Thanks, you guys are priceless. I think I'm with you pretty much.
IEC: check.
Toroid: check. (I assume you are refering to using the section at the top of board when you were talking about hooking the secondaries, rather than the original section for the on-board trans. I never woulda guessed that the other 2 secondary wires could hook up either way :? )
Switches: Check. (I think...)
5-pin: Check. Good idear. (Don't have a Dremel, but I just sawed the 16-pins in half with a hacksaw so I'll manage a way.)
Test points: Uhhh, I'll do some research on what rails are; but at least I can say I knew to leave the IC's out whilst testing!

Now here's a dumb question for you: Where is the actual PCB circuit grounded to the chassis? I know there is the ground loop that connects some stuff on the board to ground, but I can't figure out where it actually is grounded. I mean, the IEC is grounded to the chassis, and I think the XLR input jacks are grounded directly to the chassis; but I don't see how the board is grounded. I would think it would be at the screws that connect it to the chassis, but apparently I'm supposed to use non-conductive washers to prevent this.
Am I so clueless that I'm going to electrocutionate myself?
I'm real close to "getting it." I can almost feel it.

Edit: I think I figured out how the on/off switch is wired, so:
Power switch: Check
 
hey!
Was just cleaning up some papars lying around and found a proper schematic for the Gssl. And built the damn thing with only the layout pdf? So were did this come from? The top of the print-out didntnt come through so its not a complete one.
Can someone point me in the right direction?

Just as well nothing went to wrong with my first build but would be nice to have the proper schm to work off in future.

Cheers
Scott
 
Scott,

You have all you need in one place at Jakob's site, schematic, gerbers, PDFs, description, datasheets:

http://www.gyraf.dk/gy_pd/ssl/ssl_sch.gif
http://www.gyraf.dk/gy_pd/ssl/ssl.pdf
http://www.gyraf.dk/gy_pd/ssl/SSL.zip
http://www.gyraf.dk/gy_pd/ssl/ssl_complist.htm

Jakob done an extremely good job.
What else do you need? :?

chrissugar
 
Yeah that was a bit of a ramble sorry. Long story short, for some reason I never relised there was a proper schematic for the gssl compressor and built it off of the layout diagram. :oops: No questions, no problems. As you were
 
hey can anyone help me on this, I would like to have a 6.3V Pilot Light instead of the power status led on my gssl and I am not quite sure on how to hook it up.

possibility #1:
get an extra transformer 230V prim / 6V sec

possibility #2:
no extra tranny, take one of the 15V secondaries of existing power trafo and wire a resistor in series with the lamp. The lamp I have around here says it will consume 180mA. Any suggestions?
How do I calculate the correct value for the resistor, is it R = (15V-6V)/0,18A - I have a feeling this is not the way to go, especially since I will be using one of the secondary windings more than the other... any help really appreciated!
 
is it R = (15V-6V)/0,18A

Yes. 50 Ohms calculated. You may want to run the lamp at under-voltage to prolong life - in that case make the resistor 68R or even 100R. make sure to properly calculate power dissipation and size the resistor for this!

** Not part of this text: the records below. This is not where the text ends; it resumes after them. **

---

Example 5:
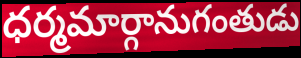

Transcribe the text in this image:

ధర్మమార్గానుగంతుడు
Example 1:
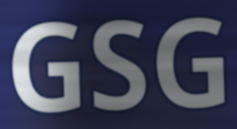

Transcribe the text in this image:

GSG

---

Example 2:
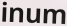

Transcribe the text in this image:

inum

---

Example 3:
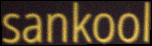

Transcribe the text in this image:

sankool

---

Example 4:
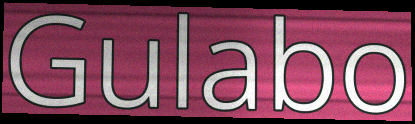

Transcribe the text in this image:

Gulabo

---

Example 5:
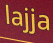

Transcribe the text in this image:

lajja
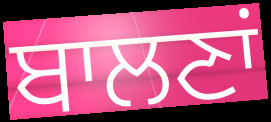
ਬਾਲਣਾਂ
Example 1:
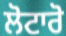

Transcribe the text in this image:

ਲੋਟਾਰੋ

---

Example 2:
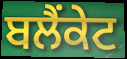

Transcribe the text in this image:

ਬਲੈਂਕੇਟ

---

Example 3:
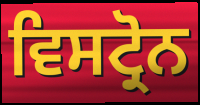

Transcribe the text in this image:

ਵਿਸਟ੍ਰੋਨ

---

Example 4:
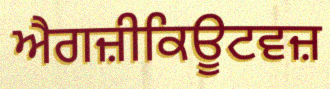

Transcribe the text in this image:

ਐਗਜ਼ੀਕਿਊਟਵਜ਼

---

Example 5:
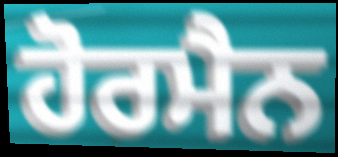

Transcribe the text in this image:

ਹੋਰਮੈਨ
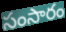
సంసారం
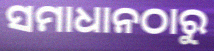
ସମାଧାନଠାରୁ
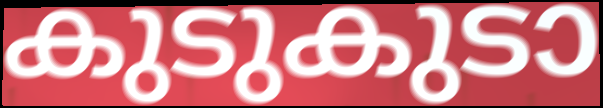
കുടുകുടാ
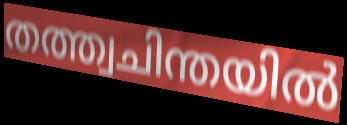
തത്ത്വചിന്തയിൽ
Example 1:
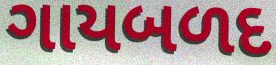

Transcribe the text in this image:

ગાયબળદ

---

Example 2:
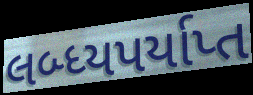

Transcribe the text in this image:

લબ્ધ્યપર્યાપ્ત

And make sure that your power transformer has the needed 180mA to spare for the light..

Jakob E.
 
Thanks Jakob! I will try a 56R / 5 watts, that should give around 5 volts to the lamp (power dissipation will be around 1.8 watts for that resistor, according to my calculations).
 
[quote author="dirk666"]Yeah that was a bit of a ramble sorry. Long story short, for some reason I never relised there was a proper schematic for the gssl compressor and built it off of the layout diagram. :oops: No questions, no problems. As you were[/quote]

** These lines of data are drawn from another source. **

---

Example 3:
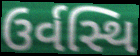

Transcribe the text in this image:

ઉર્વસ્થિ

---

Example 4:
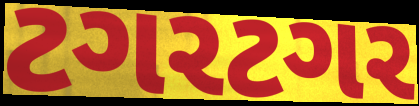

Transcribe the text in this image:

ટગરટગર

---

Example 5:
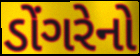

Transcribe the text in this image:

ડોંગરેનો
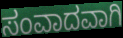
ಸಂವಾದವಾಗಿ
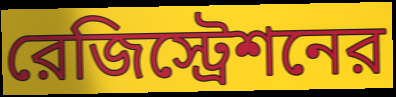
রেজিস্ট্রেশনের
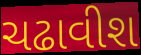
ચઢાવીશ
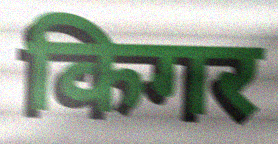
किगर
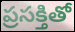
ప్రసక్తితో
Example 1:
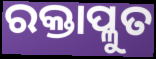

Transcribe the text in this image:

ରକ୍ତାପ୍ଳୁତ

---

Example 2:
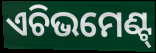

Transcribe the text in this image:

ଏଚିଭମେଣ୍ଟ୍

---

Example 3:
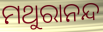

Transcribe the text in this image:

ମଥୁରାନନ୍ଦ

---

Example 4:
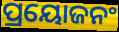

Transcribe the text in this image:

ପ୍ରୟୋଜନଂ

Well I can't even read a schematic (or at least not very well), so at least you're ahead of me. :green: I'm building mine off the layout diagram mainly. Waiting on THATs (ordered 2 weeks ago from Blacklion), chassis, and figuring out drilling on front and back. Found a place in Kansas that sells a cheap 24mm chassis punch (SESCOM), but man they are hard to deal with.

Maybe someday as a way to contribute to the community, I will try to put together a GSSL For Dummies guide so even novices can build one.